For such research questions, ML is finally offering routes towards studying them systematically, built on empirical data. Paraphrasing Wittgenstein – the limits of my modeling are the limits of my world. This implies that extending the limits of modeling with ML extends the realm of phenomena we can capture in science.

6.4 Don’t undervalue ML because it’s new

Compared to other modeling approaches, ML has a short history. Differential equations or linear models, for instance, have existed for hundreds of years. Historically, new modeling approaches like ML always had a hard time establishing themselves:

  • Einstein’s theory of relativity relied on non-Euclidean geometry – an unusual branch of mathematics for these endeavors – which was one of the reasons why he was met with skepticism.
  • Probabilistic models were first completely rejected in linguistics due to the dominance of logical methods. Today, they are well-established.
  • In econometrics, graphical causal models have a hard time asserting themselves against the prevailing framework of potential outcomes.

The novelty of an approach should neither be taken as an argument in favor nor against using a certain modeling approach. The essential question is: Can the tool help us answer the question we have set out to address?

6.5 Further justifications for ML

There are further justifications for using ML in science:

  • Time efficiency: Accurate ML models can often be built time-efficiently by researchers.
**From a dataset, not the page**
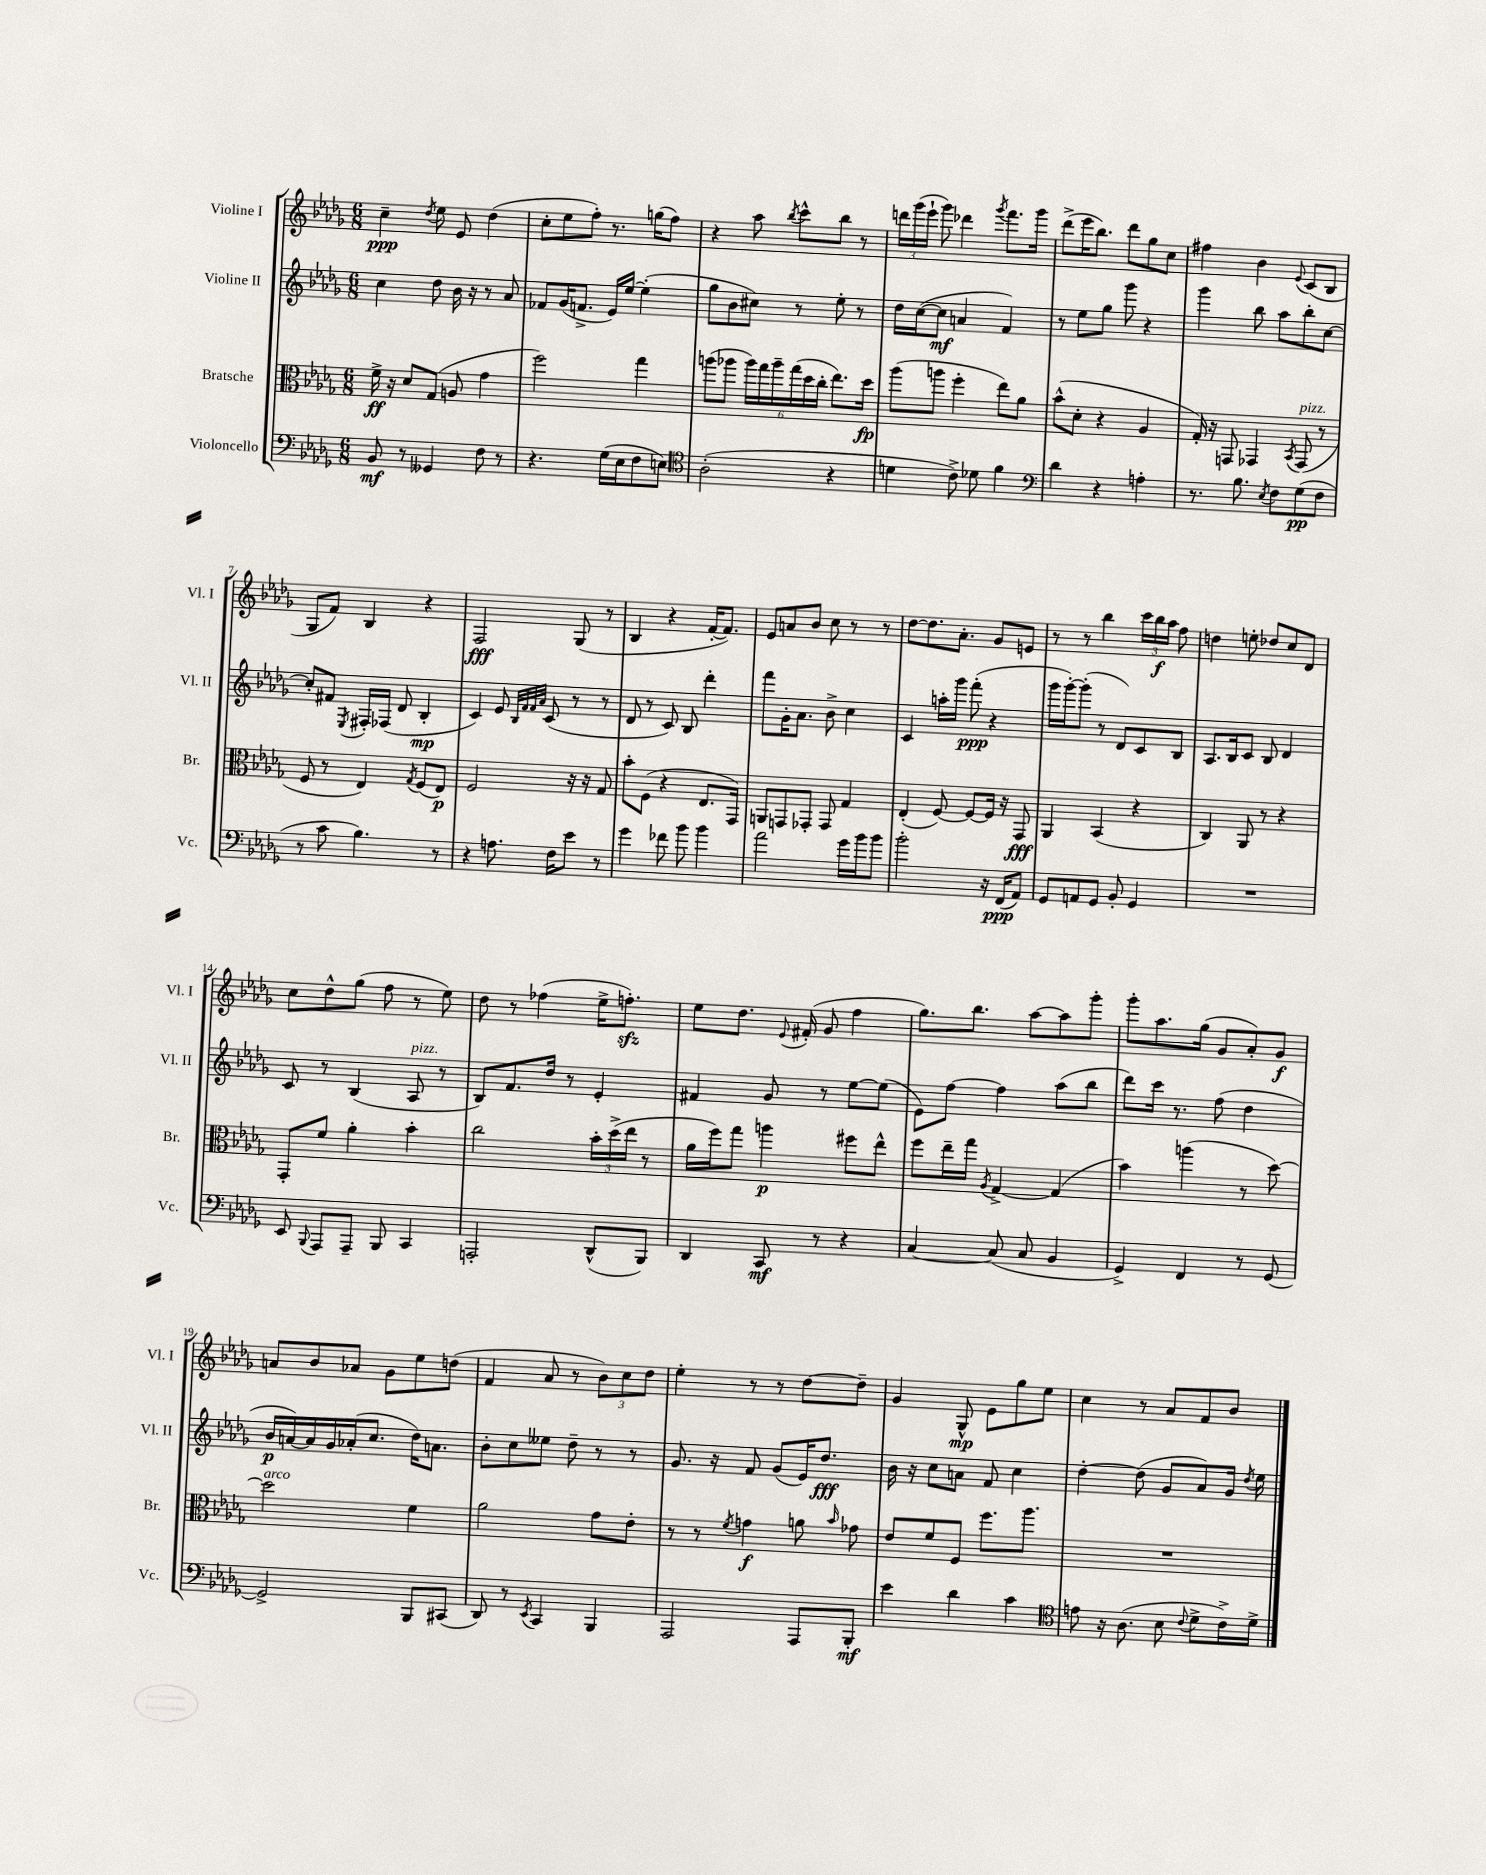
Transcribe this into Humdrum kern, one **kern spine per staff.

There is less pre-processing needed compared to other approaches and large parts of the model selection and training process can be automated. Also, there is great support for ML packages in popular programming languages like Python (e.g., scikit-learn, PyTorch, or TensorFlow) or R (e.g., mlr3 or tidymodels).
  • Computational efficiency: In some situations, ML can be computationally cheaper than traditional modeling. ML models can, for example, be used as fast surrogate models for simulations from physics or material science that are computationally very intense (Toledo-Marı́n et al. 2021). ML weather prediction can run on your laptop, unlike numerical methods that demand the world’s biggest computing clusters (Lam et al. 2023).
  • Basis for theory: ML may support us with the knowledge needed to build classical theory-based models. They may show which features contain predictive information and how features interact.
  • Effective for operationalized goals: ML is ideal if our aim can be easily encoded in a single metric. If we are confident in our metric, ML will provide us with the means to optimize for it.
  • Theoretical underpinnings: Theory starts to slowly catch up to practical success. For many methods, we can provide learning guarantees (Vapnik 1999; Bishop and Nasrabadi 2006) and even for deep learning techniques we increasingly have formal intuitions about what makes them work (Belkin 2021).

  1. Many hypotheses classes in ML are universal approximators of some form; that is, they lie dense within the space of (continuous/step) functions (Hornik 1991; Lu and Lu 2020). While this is not a super special property, e.g., also polynomials lie dense in the space of continuous functions, it at least tells us that there is in principle a model that approximates any possible relationship well. This is different compared to classical statistical models that rely on small model classes; even the best model within such a class may be overall a bad model to capture the true relationship between predictors and target.↩︎